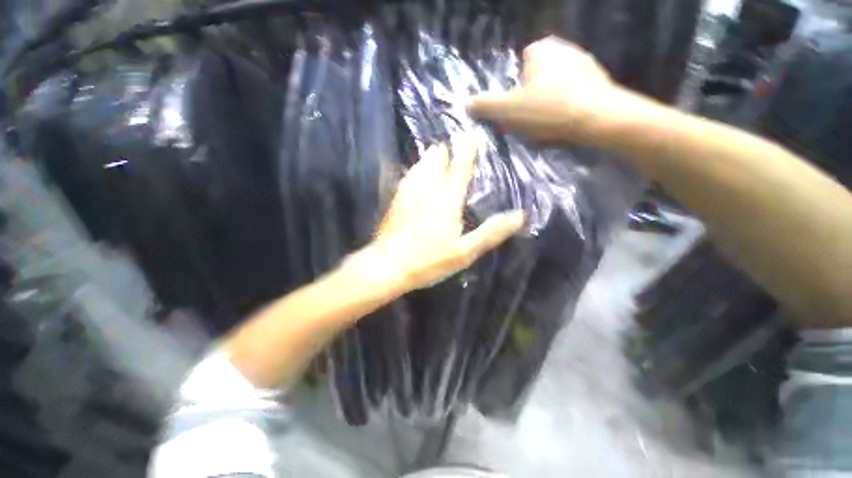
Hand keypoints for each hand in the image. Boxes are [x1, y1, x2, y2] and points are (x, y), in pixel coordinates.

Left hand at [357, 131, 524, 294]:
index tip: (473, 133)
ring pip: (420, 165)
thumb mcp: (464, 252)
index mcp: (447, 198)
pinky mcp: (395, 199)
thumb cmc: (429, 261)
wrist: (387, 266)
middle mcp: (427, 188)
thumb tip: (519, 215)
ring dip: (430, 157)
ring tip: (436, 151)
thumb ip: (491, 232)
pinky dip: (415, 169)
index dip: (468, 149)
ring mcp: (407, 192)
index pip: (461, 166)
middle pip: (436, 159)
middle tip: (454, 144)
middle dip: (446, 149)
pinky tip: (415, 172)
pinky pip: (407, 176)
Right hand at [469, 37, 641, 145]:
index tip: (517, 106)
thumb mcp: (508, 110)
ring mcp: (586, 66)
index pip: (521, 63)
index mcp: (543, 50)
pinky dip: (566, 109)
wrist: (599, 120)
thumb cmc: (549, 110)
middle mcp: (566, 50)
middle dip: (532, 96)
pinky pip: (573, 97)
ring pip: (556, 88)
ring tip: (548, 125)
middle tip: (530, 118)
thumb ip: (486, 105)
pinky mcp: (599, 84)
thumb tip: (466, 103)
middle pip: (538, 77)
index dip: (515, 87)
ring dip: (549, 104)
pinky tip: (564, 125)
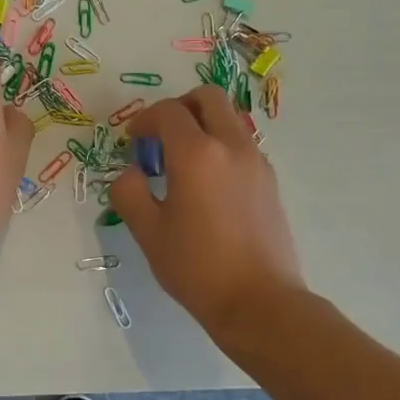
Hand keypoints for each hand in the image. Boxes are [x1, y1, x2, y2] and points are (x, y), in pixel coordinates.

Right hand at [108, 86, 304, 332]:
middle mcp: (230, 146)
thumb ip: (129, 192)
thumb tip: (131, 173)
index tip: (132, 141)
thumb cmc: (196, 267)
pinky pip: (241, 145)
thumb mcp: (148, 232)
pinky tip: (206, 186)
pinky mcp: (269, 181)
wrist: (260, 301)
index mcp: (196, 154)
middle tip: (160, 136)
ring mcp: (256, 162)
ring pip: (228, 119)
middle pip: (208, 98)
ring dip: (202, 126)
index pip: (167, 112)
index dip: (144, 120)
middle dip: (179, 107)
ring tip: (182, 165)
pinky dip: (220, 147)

§ Prompt
Exactly as written above, retype the lines starting at the one holding "pinky tip: (564, 125)" and ending at the one holding "index dip: (144, 120)", both included, but not the pictures.

§ Answer to this problem
pinky tip: (564, 125)
Hand keypoints for each hand in the image. Boxes are [x1, y1, x2, y2] and points are (x, y), in pixel coordinates.

Right hand at [108, 86, 304, 332]:
middle mcp: (230, 146)
thumb ip: (129, 192)
thumb tip: (131, 173)
index tip: (132, 141)
thumb cmc: (196, 267)
pinky pip: (241, 145)
thumb mcp: (148, 232)
pinky tip: (206, 186)
pinky mcp: (269, 181)
wrist: (260, 301)
index mcp: (196, 154)
middle tip: (160, 136)
ring mcp: (256, 162)
ring pip: (228, 119)
middle pip: (208, 98)
ring dip: (202, 126)
index pip: (167, 112)
index dip: (144, 120)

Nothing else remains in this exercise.